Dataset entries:
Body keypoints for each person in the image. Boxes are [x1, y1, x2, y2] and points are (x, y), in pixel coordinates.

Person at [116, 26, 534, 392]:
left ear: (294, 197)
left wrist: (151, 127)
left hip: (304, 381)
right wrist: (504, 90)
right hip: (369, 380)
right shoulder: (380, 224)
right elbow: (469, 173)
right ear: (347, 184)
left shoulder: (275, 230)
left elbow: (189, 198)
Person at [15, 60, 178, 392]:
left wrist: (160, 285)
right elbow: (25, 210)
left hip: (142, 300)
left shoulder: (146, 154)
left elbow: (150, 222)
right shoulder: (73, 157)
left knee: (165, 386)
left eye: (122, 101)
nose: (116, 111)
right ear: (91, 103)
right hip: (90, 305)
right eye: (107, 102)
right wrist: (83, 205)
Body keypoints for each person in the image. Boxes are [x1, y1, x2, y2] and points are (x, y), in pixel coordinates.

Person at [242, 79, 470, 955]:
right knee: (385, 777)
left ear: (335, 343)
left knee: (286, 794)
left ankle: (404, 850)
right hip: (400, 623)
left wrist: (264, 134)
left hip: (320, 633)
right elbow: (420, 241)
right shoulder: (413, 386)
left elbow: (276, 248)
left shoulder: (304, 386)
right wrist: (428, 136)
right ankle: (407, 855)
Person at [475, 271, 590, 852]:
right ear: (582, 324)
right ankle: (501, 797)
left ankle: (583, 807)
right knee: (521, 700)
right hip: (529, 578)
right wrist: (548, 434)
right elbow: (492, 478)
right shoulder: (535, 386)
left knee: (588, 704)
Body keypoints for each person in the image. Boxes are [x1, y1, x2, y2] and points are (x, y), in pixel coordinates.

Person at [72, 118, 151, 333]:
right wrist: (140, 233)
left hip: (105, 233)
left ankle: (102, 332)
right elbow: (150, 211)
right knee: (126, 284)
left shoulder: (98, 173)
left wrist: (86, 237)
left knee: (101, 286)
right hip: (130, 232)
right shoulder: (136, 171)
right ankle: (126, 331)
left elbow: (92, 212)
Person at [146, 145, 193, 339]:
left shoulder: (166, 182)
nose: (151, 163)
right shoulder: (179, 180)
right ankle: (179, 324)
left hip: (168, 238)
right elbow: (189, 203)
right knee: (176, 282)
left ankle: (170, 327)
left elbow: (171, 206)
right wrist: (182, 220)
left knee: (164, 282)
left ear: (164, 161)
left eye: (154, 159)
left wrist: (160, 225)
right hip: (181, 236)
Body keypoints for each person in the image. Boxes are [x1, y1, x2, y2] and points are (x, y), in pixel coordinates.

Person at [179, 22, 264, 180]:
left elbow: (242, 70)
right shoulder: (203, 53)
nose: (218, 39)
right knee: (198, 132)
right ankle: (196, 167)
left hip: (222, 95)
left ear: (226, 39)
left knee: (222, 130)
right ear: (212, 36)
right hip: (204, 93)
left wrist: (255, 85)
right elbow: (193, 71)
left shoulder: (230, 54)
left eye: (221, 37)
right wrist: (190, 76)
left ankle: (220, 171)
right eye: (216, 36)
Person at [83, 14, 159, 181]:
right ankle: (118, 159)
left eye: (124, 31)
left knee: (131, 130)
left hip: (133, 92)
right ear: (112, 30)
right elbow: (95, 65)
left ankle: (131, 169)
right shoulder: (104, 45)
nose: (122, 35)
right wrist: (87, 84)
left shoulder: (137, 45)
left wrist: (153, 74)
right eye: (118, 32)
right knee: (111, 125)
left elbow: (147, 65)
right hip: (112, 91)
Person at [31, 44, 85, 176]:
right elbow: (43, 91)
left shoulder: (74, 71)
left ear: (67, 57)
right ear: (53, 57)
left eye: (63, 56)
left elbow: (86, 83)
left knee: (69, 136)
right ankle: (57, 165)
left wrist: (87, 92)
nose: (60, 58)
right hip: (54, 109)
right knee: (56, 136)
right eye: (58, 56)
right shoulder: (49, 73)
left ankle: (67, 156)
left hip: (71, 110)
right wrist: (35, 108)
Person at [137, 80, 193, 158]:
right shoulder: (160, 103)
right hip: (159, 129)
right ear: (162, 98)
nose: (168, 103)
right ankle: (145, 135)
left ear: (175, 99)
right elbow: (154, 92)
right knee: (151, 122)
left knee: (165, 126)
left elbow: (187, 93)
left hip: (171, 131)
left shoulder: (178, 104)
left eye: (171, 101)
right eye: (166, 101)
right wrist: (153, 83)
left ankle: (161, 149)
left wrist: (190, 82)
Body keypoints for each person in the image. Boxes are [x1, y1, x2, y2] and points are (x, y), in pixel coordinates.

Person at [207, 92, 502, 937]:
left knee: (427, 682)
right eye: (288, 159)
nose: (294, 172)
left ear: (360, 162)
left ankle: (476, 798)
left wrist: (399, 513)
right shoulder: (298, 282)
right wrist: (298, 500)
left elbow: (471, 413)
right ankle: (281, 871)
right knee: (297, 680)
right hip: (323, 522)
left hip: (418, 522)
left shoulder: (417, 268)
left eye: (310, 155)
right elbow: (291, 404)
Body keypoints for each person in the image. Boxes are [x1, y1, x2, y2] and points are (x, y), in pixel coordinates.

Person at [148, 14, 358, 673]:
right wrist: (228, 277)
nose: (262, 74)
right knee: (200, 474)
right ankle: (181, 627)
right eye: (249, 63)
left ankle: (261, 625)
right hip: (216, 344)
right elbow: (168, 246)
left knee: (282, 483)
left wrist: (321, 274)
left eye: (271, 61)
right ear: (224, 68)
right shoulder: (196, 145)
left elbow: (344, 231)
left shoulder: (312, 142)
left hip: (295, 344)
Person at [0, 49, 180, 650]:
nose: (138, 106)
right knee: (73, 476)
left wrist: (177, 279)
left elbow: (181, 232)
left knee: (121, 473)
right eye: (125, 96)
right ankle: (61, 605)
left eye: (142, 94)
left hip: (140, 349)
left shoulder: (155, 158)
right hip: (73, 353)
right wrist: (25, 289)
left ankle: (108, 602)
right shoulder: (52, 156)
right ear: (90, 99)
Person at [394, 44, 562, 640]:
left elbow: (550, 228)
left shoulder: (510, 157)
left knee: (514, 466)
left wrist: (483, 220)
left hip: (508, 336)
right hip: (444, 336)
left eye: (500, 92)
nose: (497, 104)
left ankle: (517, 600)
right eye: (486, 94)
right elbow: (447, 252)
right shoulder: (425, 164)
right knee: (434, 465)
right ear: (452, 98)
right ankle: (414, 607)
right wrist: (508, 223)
...
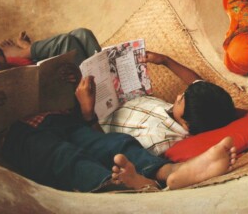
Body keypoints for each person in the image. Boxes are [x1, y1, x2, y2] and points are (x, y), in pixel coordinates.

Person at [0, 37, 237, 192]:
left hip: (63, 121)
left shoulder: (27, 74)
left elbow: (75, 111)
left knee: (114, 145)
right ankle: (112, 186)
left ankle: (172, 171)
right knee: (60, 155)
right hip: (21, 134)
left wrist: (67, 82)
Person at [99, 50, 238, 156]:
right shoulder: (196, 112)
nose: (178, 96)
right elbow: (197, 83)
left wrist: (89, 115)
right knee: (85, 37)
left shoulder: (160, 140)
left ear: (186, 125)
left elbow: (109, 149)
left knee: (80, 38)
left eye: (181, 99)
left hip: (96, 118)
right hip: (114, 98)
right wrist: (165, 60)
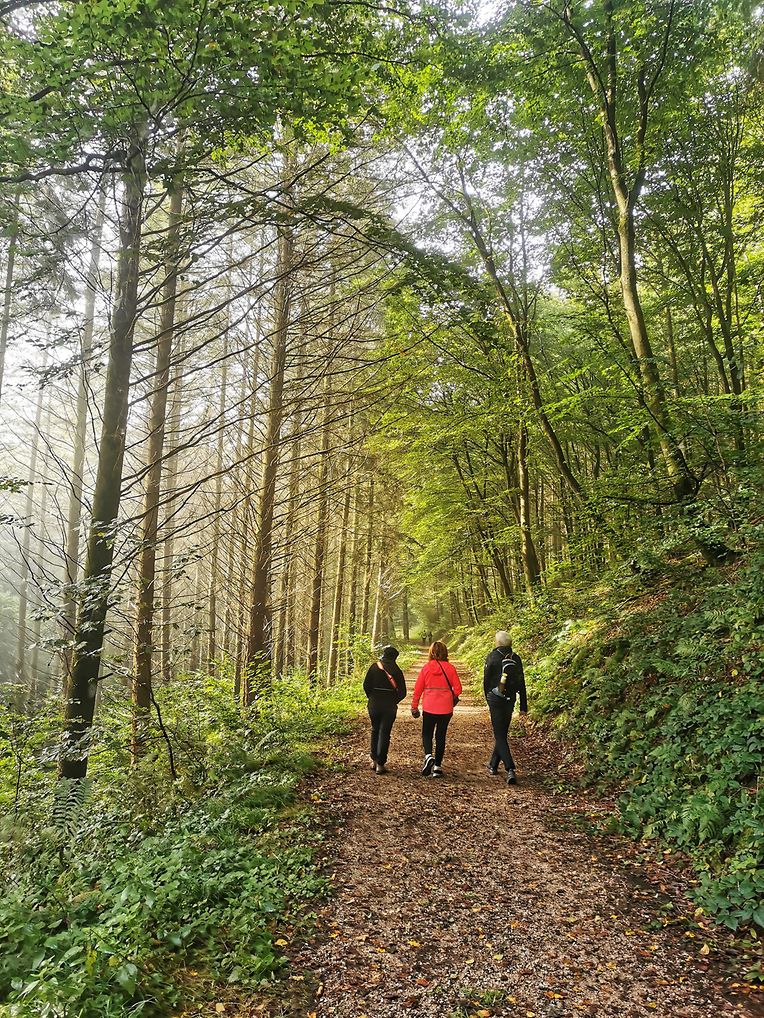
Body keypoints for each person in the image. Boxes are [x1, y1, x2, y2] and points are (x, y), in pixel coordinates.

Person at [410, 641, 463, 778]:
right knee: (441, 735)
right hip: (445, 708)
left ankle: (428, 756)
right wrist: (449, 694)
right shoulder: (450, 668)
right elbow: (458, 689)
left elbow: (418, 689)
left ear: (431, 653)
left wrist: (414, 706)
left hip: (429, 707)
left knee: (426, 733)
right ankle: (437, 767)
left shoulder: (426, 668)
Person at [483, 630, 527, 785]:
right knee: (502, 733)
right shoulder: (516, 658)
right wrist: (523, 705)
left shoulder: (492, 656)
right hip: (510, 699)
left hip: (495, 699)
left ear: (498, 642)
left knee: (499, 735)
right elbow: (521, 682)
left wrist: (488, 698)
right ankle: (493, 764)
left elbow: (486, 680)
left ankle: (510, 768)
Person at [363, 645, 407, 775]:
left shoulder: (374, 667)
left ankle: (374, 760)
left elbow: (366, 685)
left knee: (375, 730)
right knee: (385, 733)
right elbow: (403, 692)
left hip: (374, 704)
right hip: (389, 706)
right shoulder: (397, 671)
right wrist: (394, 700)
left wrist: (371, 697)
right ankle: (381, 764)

• [Your task] Within the data, tally each line containing the string "nose". Answer with the number by itself.

• [Solution to this task] 11